**Work request A:**
Answer these questions using the column on the looming power crisis below:
(i) How much did the Zamboanga City Medical Center spend a day on diesel during the recent Mindanao brownouts?
(ii) How long were the daily rotating brownouts during the presidency of former President Cory Aquino?
(iii) According to the National Grid Corporation of the Philippines, what would the projected shortage of around 31 megawatts translate to?
**Work request B:**
In the column on the looming power crisis below, list everything the eight-hour rotating brownouts are said to have wreaked havoc on.
**Work request C:**
Copy out the passage of the column on the looming power crisis below that begins at the words "Petilla insists however" and ends after the words "Petilla said then.".
Selected excerpt below:
Monday, October 27, 2014

Emergency powers, No; EPIRA repeal, Yes!

Manila Times
October 27, 2014 8:49 pm
by ATTY. DODO DULAY

What will happen for sure come summer of 2015 is that vast areas of the country will once again be plunged into darkness. The only unknown is how often and for how long.
The reason, Department of Energy (DOE) Secretary Jericho Petilla says, is a looming power crisis.
This brings back to mind the country’s debilitating power crisis during the presidency of another Aquino, that of former President Cory. The daily fare of eight-hour rotating brownouts wreaked havoc on the economy, employee productivity, corporate performance, tourism – and upended the lives of some 60 milllion Filipinos.
To compensate for the loss of electricity, companies diverted much needed operating funds to purchase and operate generators if only to create the semblance of “business as usual.”
Just to give you an idea how damaging this can be, the recent six-hour brownouts in Mindanao cost the Zamboanga City Medical Center P19,000 a day in diesel purchases so that operating rooms and other critical areas and equipment can function without a hitch. Scheduled expansion programs took a backseat as budget was realigned for the purchase of generators and new computer servers.
It has also been reported that a giant bottling plant spent P1.3 million per month on generator fuel alone. This excludes the outlay of another million pesos for workers’ overtime pay due to the change in working hours.
That such a scenario might rear its ugly head again is not farfetched.
The only debate in Congress now is how bad the power crisis will be in the summer of 2015.
Petilla had claimed there will be a supply shortfall of about 300 to 500 megawatts by March next year. He says this shortage could go up to between 600 and 800 megawatts due to the thinning hydropower capacity and the expected high power demand in summer of next year. If the El NiƱo phenomenon materializes, it could even go up to 800 MW to 1,200 MW, Petilla warned.
At a House hearing last Monday, the DOE predicted three to five-hour rotating brownouts for five straight days. It turns out, however, that the projected shortage of 300 megawatts to 1,200 MW that Petilla warned about was merely a thinning of the reserves for two weeks in summer.
Based on the data presented by Energy officials, the projected shortage is only around 31 megawatts, which, according to the National Grid Corporation of the Philippines, would only translate to one-hour rotating brownouts on peak hours or from 10 a.m. to 3 p.m. and only once a week.
Petilla insists however that “a reserve shortage is a power crisis problem.”
But whether the brownouts last for 5 hours or one hour, it will be ordinary Filipinos who will bear the brunt of this man-made crisis.
So whatever happened to Petilla’s public assurance early this year that while supply may be tight until 2016, there will be no power shortage?
“From 2014 to 2016, there will be tightness in supply but there is no power failure. It’s not like in the eighties when we had 10-hour power failures in a day,” Petilla said then.
End of Selected excerpt.
Recorded data below:
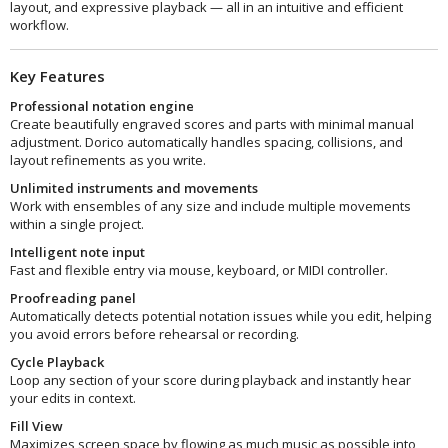
layout, and expressive playback — all in an intuitive and efficient
workflow.
Key Features
Professional notation engine
Create beautifully engraved scores and parts with minimal manual
adjustment. Dorico automatically handles spacing, collisions, and
layout refinements as you write.
Unlimited instruments and movements
Work with ensembles of any size and include multiple movements
within a single project.
Intelligent note input
Fast and flexible entry via mouse, keyboard, or MIDI controller.
Proofreading panel
Automatically detects potential notation issues while you edit, helping
you avoid errors before rehearsal or recording.
Cycle Playback
Loop any section of your score during playback and instantly hear
your edits in context.
Fill View
Maximizes screen space by flowing as much music as possible into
End of Recorded data.
**Task response A:**
(i) P19,000 a day.
(ii) Eight hours.
(iii) One-hour rotating brownouts on peak hours, from 10 a.m. to 3 p.m., and only once a week.

**Task response B:**
The economy, employee productivity, corporate performance, tourism

**Task response C:**
Petilla insists however that “a reserve shortage is a power crisis problem.”
But whether the brownouts last for 5 hours or one hour, it will be ordinary Filipinos who will bear the brunt of this man-made crisis.
So whatever happened to Petilla’s public assurance early this year that while supply may be tight until 2016, there will be no power shortage?
“From 2014 to 2016, there will be tightness in supply but there is no power failure. It’s not like in the eighties when we had 10-hour power failures in a day,” Petilla said then.